Those lines of the records that contain "Количество" are to be located and copied.

[[ Exercise input open ]]

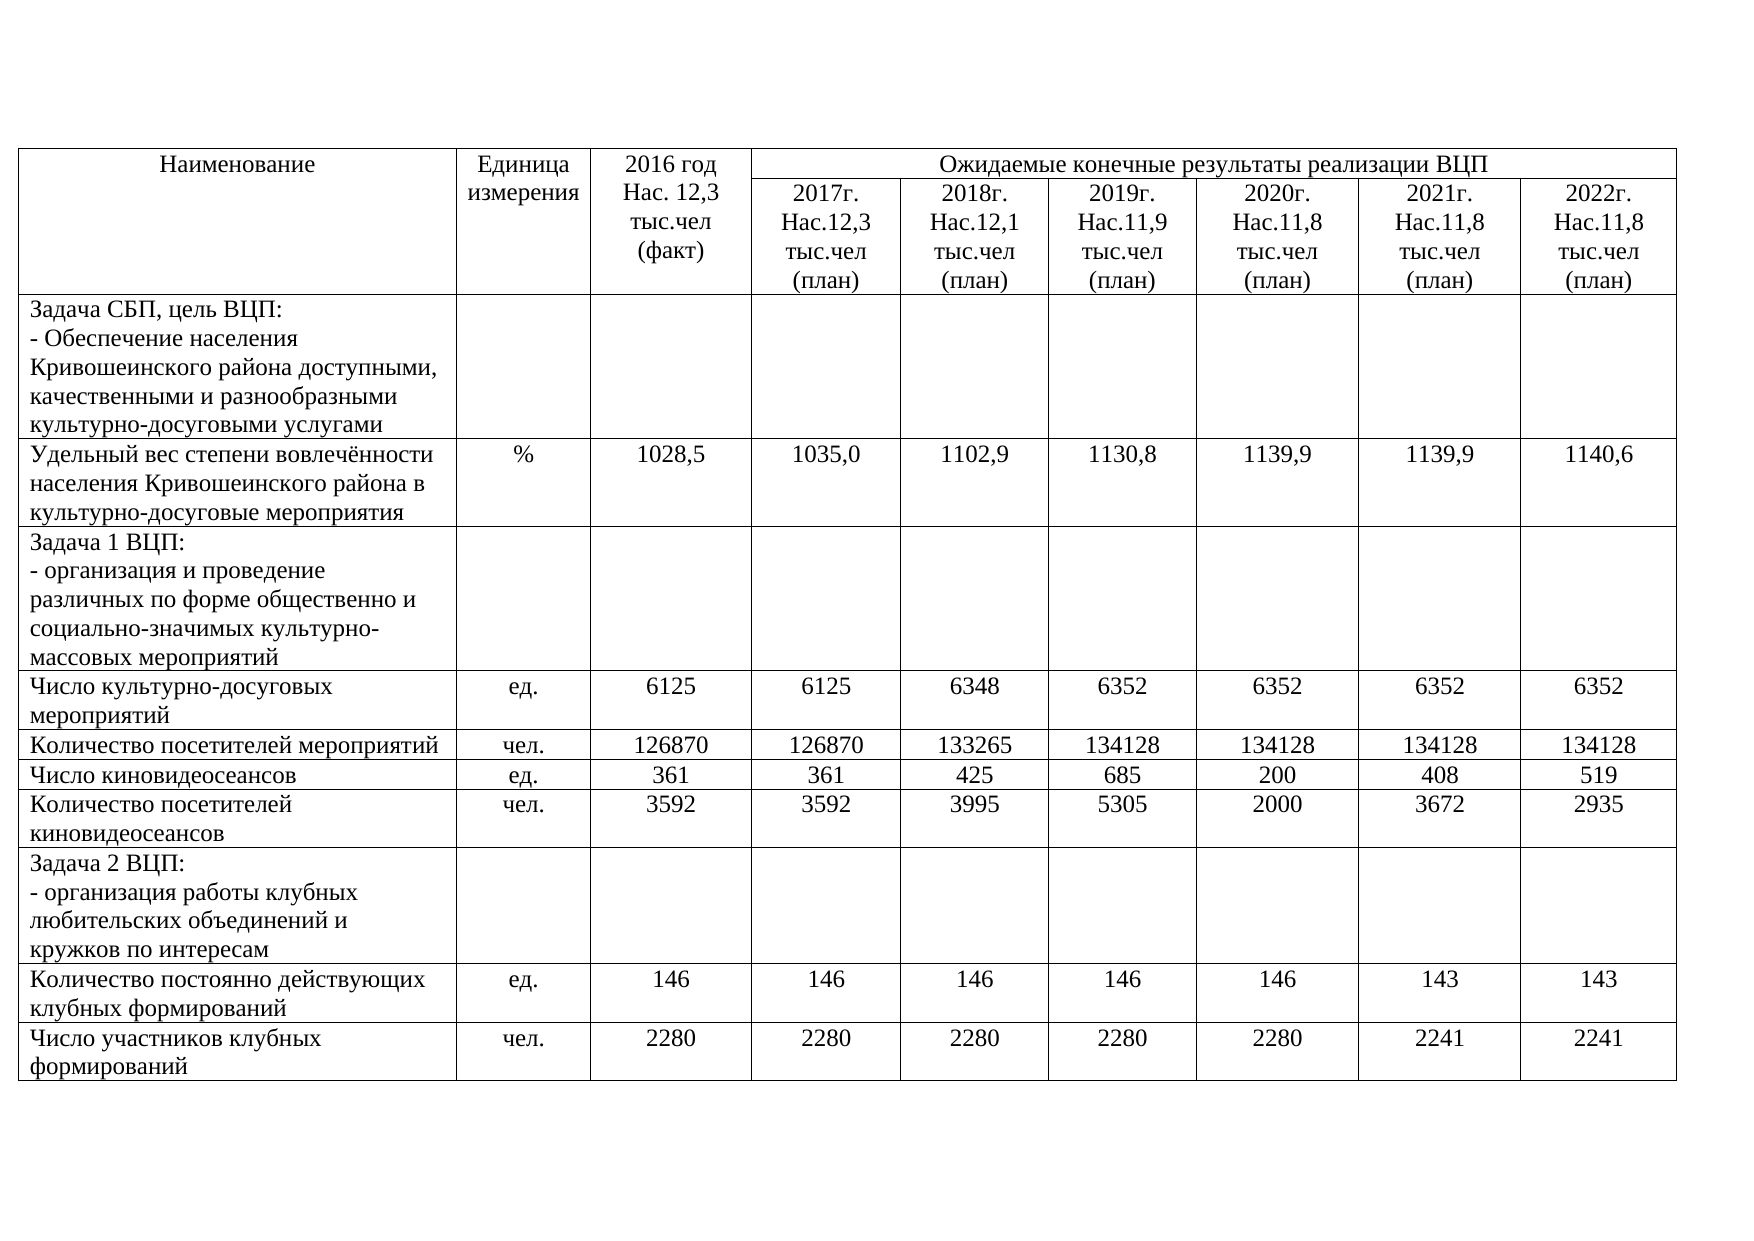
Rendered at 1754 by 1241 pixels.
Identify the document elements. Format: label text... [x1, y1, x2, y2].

table_cell [1359, 295, 1520, 438]
table_cell 2241 [1359, 1023, 1520, 1080]
table_cell Количество посетителей мероприятий [19, 730, 456, 759]
table_cell 3592 [591, 790, 751, 847]
table_cell [901, 848, 1048, 963]
table_cell 126870 [752, 730, 900, 759]
table_cell 2018г. Нас.12,1 тыс.чел (план) [901, 179, 1048, 293]
table_cell [1049, 848, 1196, 963]
table_cell [901, 527, 1048, 670]
table_cell 408 [1359, 760, 1520, 788]
table_cell ед. [457, 671, 590, 729]
table_cell 134128 [1197, 730, 1358, 759]
table_cell 2280 [591, 1023, 751, 1080]
table_cell 143 [1359, 964, 1520, 1022]
table_cell 3672 [1359, 790, 1520, 847]
table_header Наименование [19, 149, 456, 293]
table_cell 425 [901, 760, 1048, 788]
table_cell [752, 527, 900, 670]
table_cell ед. [457, 760, 590, 788]
table_cell 134128 [1521, 730, 1676, 759]
table_cell 2020г. Нас.11,8 тыс.чел (план) [1197, 179, 1358, 293]
table_cell 146 [901, 964, 1048, 1022]
table_cell [457, 848, 590, 963]
table_cell Число участников клубных формирований [19, 1023, 456, 1080]
table_cell 3995 [901, 790, 1048, 847]
table_cell 2935 [1521, 790, 1676, 847]
table_cell [1521, 848, 1676, 963]
table_cell 361 [752, 760, 900, 788]
table_cell 200 [1197, 760, 1358, 788]
table_cell 685 [1049, 760, 1196, 788]
table_cell [1197, 848, 1358, 963]
table_cell 1130,8 [1049, 439, 1196, 526]
table_cell 2022г. Нас.11,8 тыс.чел (план) [1521, 179, 1676, 293]
table_header 2016 год Нас. 12,3 тыс.чел (факт) [591, 149, 751, 293]
table_cell 126870 [591, 730, 751, 759]
table_cell 6352 [1049, 671, 1196, 729]
table_cell 6352 [1197, 671, 1358, 729]
table_cell 146 [1197, 964, 1358, 1022]
table_cell [1359, 848, 1520, 963]
table_cell Удельный вес степени вовлечённости населения Кривошеинского района в культурно-досуговые мероприятия [19, 439, 456, 526]
table_cell Задача СБП, цель ВЦП: - Обеспечение населения Кривошеинского района доступными, качественными и разнообразными культурно-досуговыми услугами [19, 295, 456, 438]
table_cell 3592 [752, 790, 900, 847]
table_cell [1197, 295, 1358, 438]
table_cell Количество посетителей киновидеосеансов [19, 790, 456, 847]
table_cell [1197, 527, 1358, 670]
table_cell ед. [457, 964, 590, 1022]
table_cell 1139,9 [1359, 439, 1520, 526]
table_cell 146 [591, 964, 751, 1022]
table_cell [457, 527, 590, 670]
table_cell [1049, 295, 1196, 438]
table_cell Задача 2 ВЦП: - организация работы клубных любительских объединений и кружков по интересам [19, 848, 456, 963]
table_cell 6348 [901, 671, 1048, 729]
table_cell 2280 [901, 1023, 1048, 1080]
table_cell 1139,9 [1197, 439, 1358, 526]
table_header Единица измерения [457, 149, 590, 293]
table_cell 2017г. Нас.12,3 тыс.чел (план) [752, 179, 900, 293]
table_cell 2241 [1521, 1023, 1676, 1080]
table_cell 1028,5 [591, 439, 751, 526]
table_cell 2019г. Нас.11,9 тыс.чел (план) [1049, 179, 1196, 293]
table_cell 1035,0 [752, 439, 900, 526]
table_cell 6352 [1521, 671, 1676, 729]
table_cell 143 [1521, 964, 1676, 1022]
table_cell [752, 295, 900, 438]
table_cell 133265 [901, 730, 1048, 759]
table_cell 2280 [1197, 1023, 1358, 1080]
table_cell [591, 848, 751, 963]
table_cell [591, 295, 751, 438]
table_cell [457, 295, 590, 438]
table_cell 2280 [1049, 1023, 1196, 1080]
table_cell 6125 [752, 671, 900, 729]
table_cell 2021г. Нас.11,8 тыс.чел (план) [1359, 179, 1520, 293]
table_cell чел. [457, 730, 590, 759]
table_cell чел. [457, 790, 590, 847]
table_cell 6352 [1359, 671, 1520, 729]
table_cell 519 [1521, 760, 1676, 788]
table_cell чел. [457, 1023, 590, 1080]
table_cell 6125 [591, 671, 751, 729]
table_cell Число киновидеосеансов [19, 760, 456, 788]
table_cell [1049, 527, 1196, 670]
table_cell Число культурно-досуговых мероприятий [19, 671, 456, 729]
table_cell [1521, 527, 1676, 670]
table_cell 1102,9 [901, 439, 1048, 526]
table_cell [1359, 527, 1520, 670]
table_header Ожидаемые конечные результаты реализации ВЦП [752, 149, 1676, 177]
table_cell 361 [591, 760, 751, 788]
table_cell 134128 [1049, 730, 1196, 759]
table_cell 5305 [1049, 790, 1196, 847]
table_cell 2000 [1197, 790, 1358, 847]
table_cell Количество постоянно действующих клубных формирований [19, 964, 456, 1022]
table_cell 146 [752, 964, 900, 1022]
table_cell 2280 [752, 1023, 900, 1080]
table_cell [1521, 295, 1676, 438]
table_cell [591, 527, 751, 670]
table_cell [752, 848, 900, 963]
table_cell Задача 1 ВЦП: - организация и проведение различных по форме общественно и социально-значимых культурно-массовых мероприятий [19, 527, 456, 670]
table_cell 134128 [1359, 730, 1520, 759]
table_cell 1140,6 [1521, 439, 1676, 526]
table_cell % [457, 439, 590, 526]
table_cell 146 [1049, 964, 1196, 1022]
table_cell [901, 295, 1048, 438]
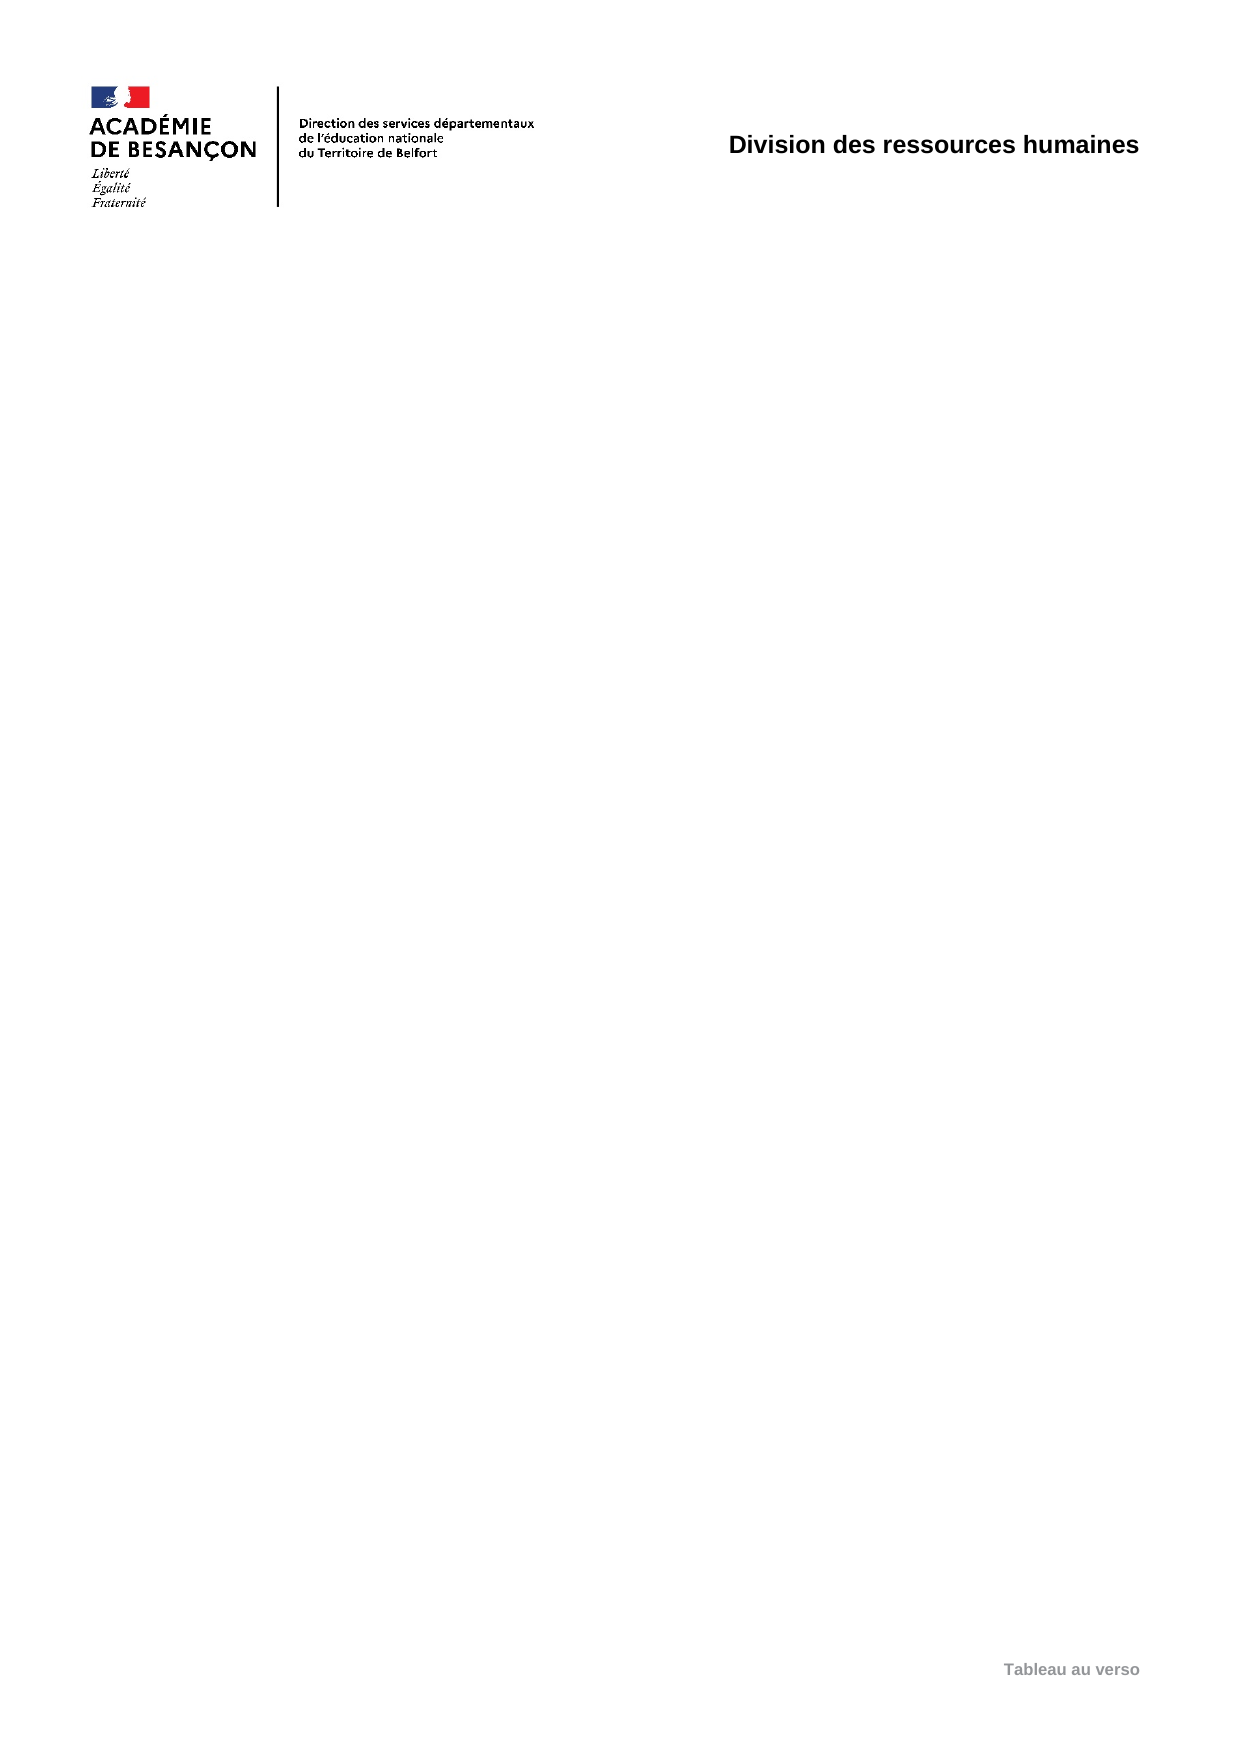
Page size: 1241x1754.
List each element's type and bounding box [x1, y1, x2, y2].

[[ Exercise input closed ]]

[Solution for this task]
table_cell Количество посетителей мероприятий [19, 730, 456, 759]
table_cell Количество посетителей киновидеосеансов [19, 790, 456, 847]
table_cell Количество постоянно действующих клубных формирований [19, 964, 456, 1022]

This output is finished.